The passages quoted below are authored by an NYU professor of psychology and neural science.
(p. 6) Artificial Intelligence is colossally hyped these days, but the dirty little secret is that it still has a long, long way to go. Sure, A.I. systems have mastered an array of games, from chess and Go to “Jeopardy” and poker, but the technology continues to struggle in the real world. Robots fall over while opening doors, prototype driverless cars frequently need human intervention, and nobody has yet designed a machine that can read reliably at the level of a sixth grader, let alone a college student. Computers that can educate themselves — a mark of true intelligence — remain a dream.
Even the trendy technique of “deep learning,” which uses artificial neural networks to discern complex statistical correlations in huge amounts of data, often comes up short. Some of the best image-recognition systems, for example, can successfully distinguish dog breeds, yet remain capable of major blunders, like mistaking a simple pattern of yellow and black stripes for a school bus. Such systems can neither comprehend what is going on in complex visual scenes (“Who is chasing whom and why?”) nor follow simple instructions (“Read this story and summarize what it means”).
Although the field of A.I. is exploding with microdiscoveries, progress toward the robustness and flexibility of human cognition remains elusive. Not long ago, for example, while sitting with me in a cafe, my 3-year-old daughter spontaneously realized that she could climb out of her chair in a new way: backward, by sliding through the gap between the back and the seat of the chair. My daughter had never seen anyone else disembark in quite this way; she invented it on her own — and without the benefit of trial and error, or the need for terabytes of labeled data.
Presumably, my daughter relied on an implicit theory of how her body moves, along with an implicit theory of physics — how one complex object travels through the aperture of another. I challenge any robot to do the same. A.I. systems tend to be passive vessels, dredging through data in search of statistical correlations; humans are active engines for discovering how things work.
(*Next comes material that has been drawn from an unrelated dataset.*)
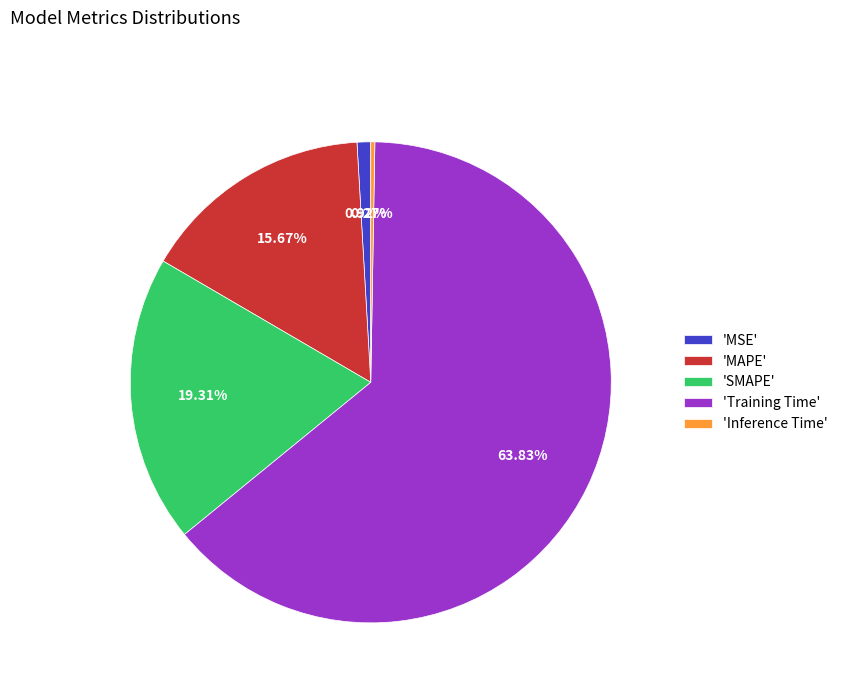

Is there a majority slice in this chart?

Yes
For the full commentary, see:
GARY MARCUS. “Gray Matter; A.I. Is Stuck. Let’s Unstick It.” The New York Times, SundayReview Section (Sun., JULY 30, 2017): 6.
(Note: the online version of the commentary has the date JULY 29, 2017, and has the title “Gray Matter; Artificial Intelligence Is Stuck. Here’s How to Move It Forward.”)
One thought on “A.I. “Continues to Struggle in the Real World””
Another case in point: between them, Google, Tesla, and others have spent countless billions on mapping the USA, enough for at least $1000/mile including every last obscure Forest Service track. That should be more than enough to catalog everything down to the embossing style on every manhole cover. And yet a person can find their way to Grandma’s new house with vague turn-by-turn directions or a vague line-sketch that shows no details whatsoever about the road surface or the sidewalks or the crosswalks. And a person will manage the task without needing, in advance, a finely detailed map of the current construction projects, including lane changes etc.
But that severe incompleteness won’t stop morally-posturing politicians from forcing autonomous cars onto the populace years or even decades before they are actually ready for unsupervised consumer use. That is the essentially only kind of use they will get in the real world. After all, politicians love to posture, they love to toady up to rent-seeking billionaires, and they love photo-ops of themselves gawking at shiny new tech gadgets.
Note that when signals were first installed on the Chicago El, the accident rate went up for a time, as trained motormen became careless about watching where they were going. Not-so-trained consumers will be far too busy fiddling with their phones to be ready to take over on a split-second’s notice.